Только то, что они есть, и можно о них сказать.
Они там, где твой рот,
и там, где твои глаза.

Нельзя улететь туда, где их нет, с плеча мира сползти
на темный студенческий двор
и воздуха черный раствор
с собой навсегда унести.

* * *
Не видеть, не знать,
локтем не задеть,
а только опять
сидеть и молчать,
молчать и сидеть.

Не узнанным сном
приснится под утро,
плывущим котом
в реке Брахмапутра.

Скормившую груди
супругу – сестру
на розовом блюде
губами сотру.

Порвите с Парвати,
начните плясать,
чтоб эти кровати
не видеть, не знать,

не видеть, не знать,
локтем не задеть,
а только опять
сидеть и молчать,
молчать и сидеть.


* * *

Что поет и грохочет вверху на снежных вершинах?
Атмосферных явлений жизнь продолжается пылко.
Торжество недолгой погоды свершилося.
Хлынули воды на поселок в песке в изобильи.

Из клетушек глядим на дождем убитую пыль.
Над пожарным багром
краснеют столбцы огнетушителей.
Каждый все-таки как-то был
мудрецом,
все потом превращаются в жителей.

* * *
Из обломков сегодня построй себе завтра.
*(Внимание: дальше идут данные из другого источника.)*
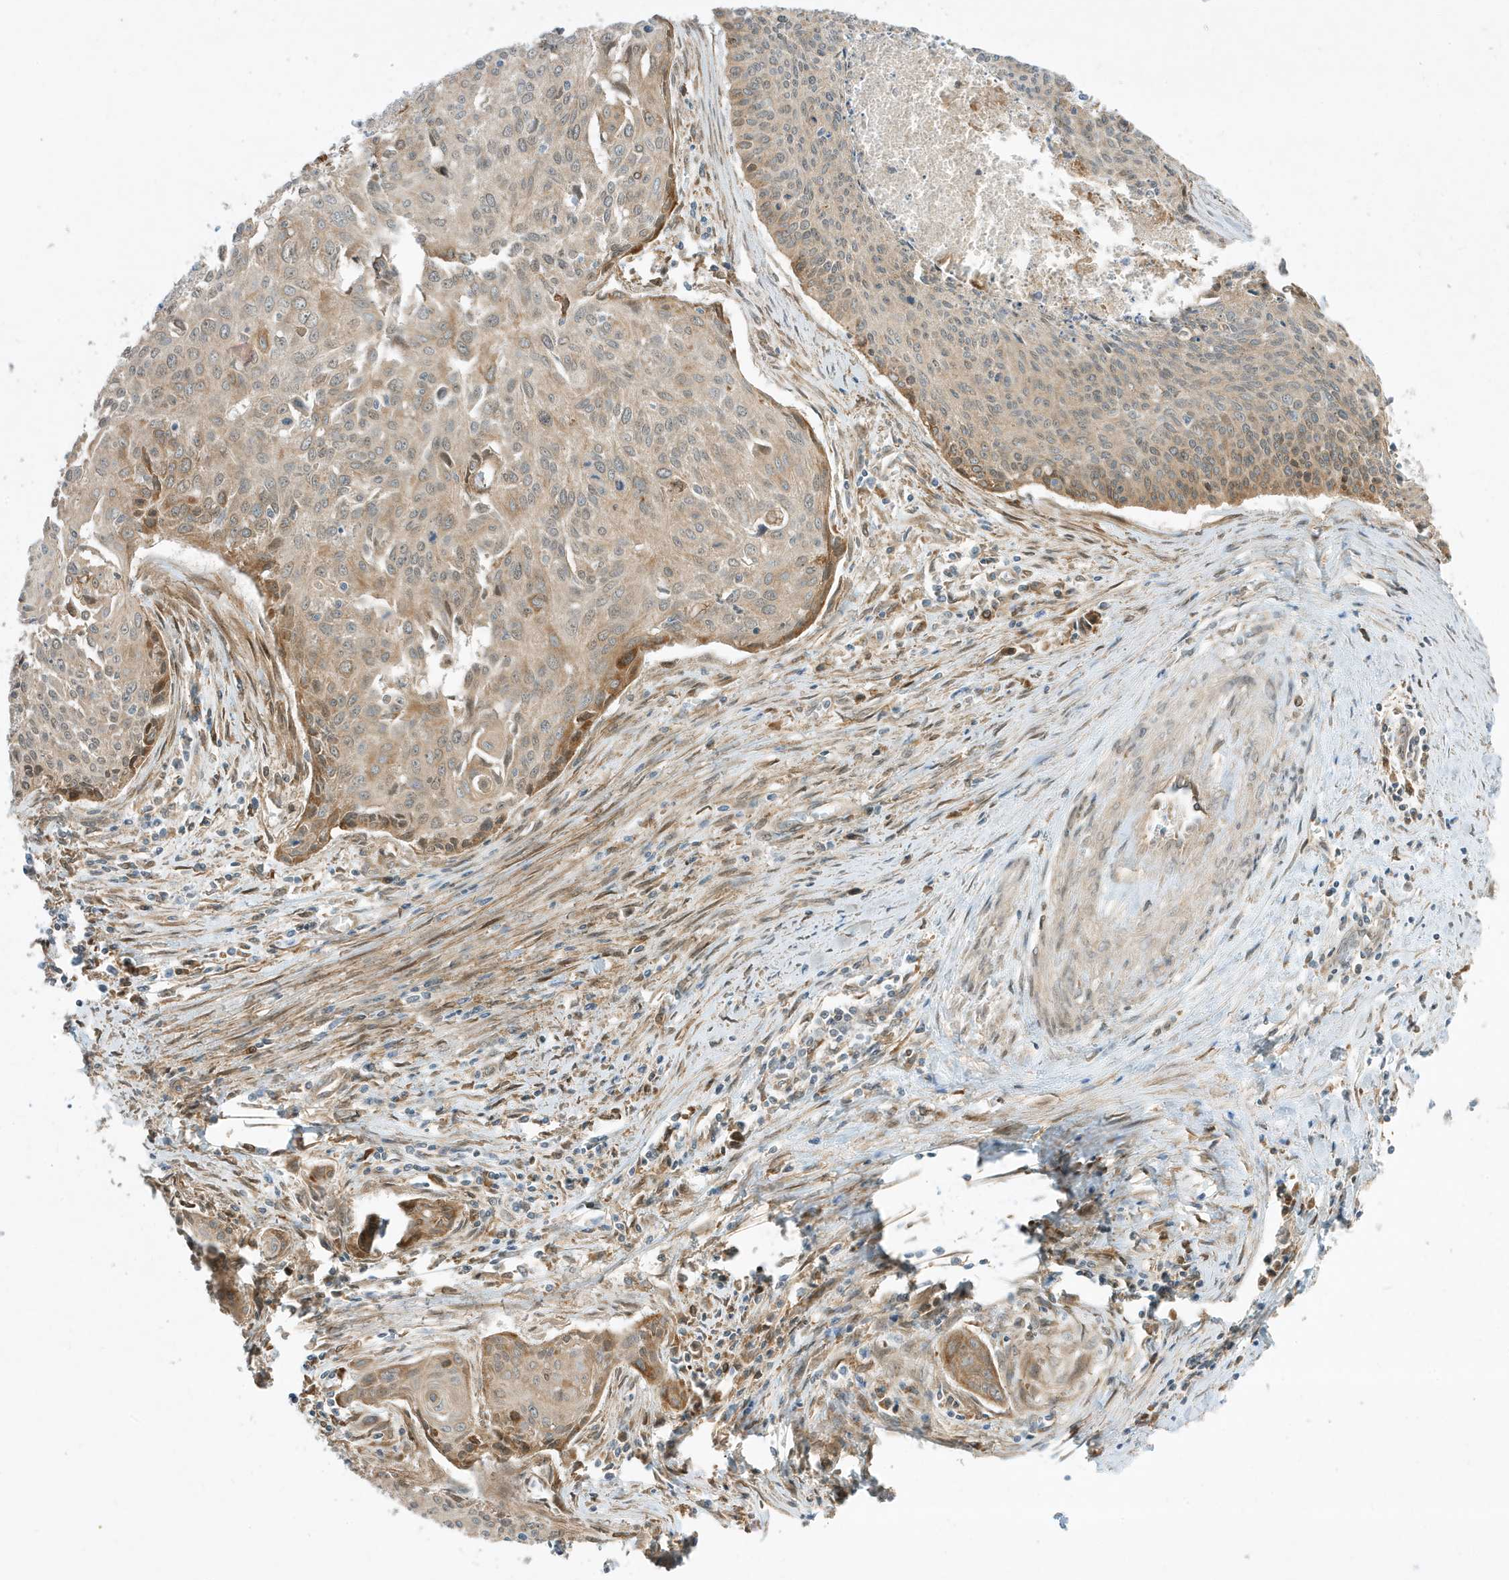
{"staining": {"intensity": "moderate", "quantity": "25%-75%", "location": "cytoplasmic/membranous"}, "tissue": "cervical cancer", "cell_type": "Tumor cells", "image_type": "cancer", "snomed": [{"axis": "morphology", "description": "Squamous cell carcinoma, NOS"}, {"axis": "topography", "description": "Cervix"}], "caption": "High-magnification brightfield microscopy of cervical squamous cell carcinoma stained with DAB (3,3'-diaminobenzidine) (brown) and counterstained with hematoxylin (blue). tumor cells exhibit moderate cytoplasmic/membranous expression is seen in about25%-75% of cells.", "gene": "SCARF2", "patient": {"sex": "female", "age": 55}}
Вприпрыжку
подноси то траву, то перо, то булыжник.
То перо, ту траву, тот камень составь
в гармоничное личное, в чем-то излишнее
время камня, перьев и трав.

Это будет – решай. То не нужно – отбрось.
И глядишь докрутился-игрался до седых до волос.
Из руки выползает свое отработавший флаг,
выпадает на склизкий земельный навоз
и рука человека сжимает кулак.

* * *
Она приехала за мной
туда, где не было меня.
Вперед, любимая, вперед!
Над ней усталый и больной
сморкающийся небосвод
все плакал на исходе дня:
– вперед, любимая, вперед!

Ребенок попросил, чтоб лук
я смастерить ему помог.
Я выбрал самый длинный сук,
согнул его посредством рук
и чуточку посредством ног,
и охвативши бечевой
его рога,
я над зеленою травой
незримого искал врага.

Какая жалость и печаль –
меня затягивает даль,
меня заглатывает бред,
она меня не достает.
Вперед, любимая, вперед!
Она плывет за мной вослед.
Вперед, любимая, вперед!

* * *
Не смыкай глаза, красотка,
жизнь еще не умирает,
продолжается полет.
Самолет воздушной лодкой
в море Черное ныряет, вырывается вперед.

Сядем мы, голубка, в кресла
и совместно телевизор
благодарно поглядим.
Умер только дух арфиста,
а душа его воскресла –
Персефона, Эвридика – в глубине забытых зим.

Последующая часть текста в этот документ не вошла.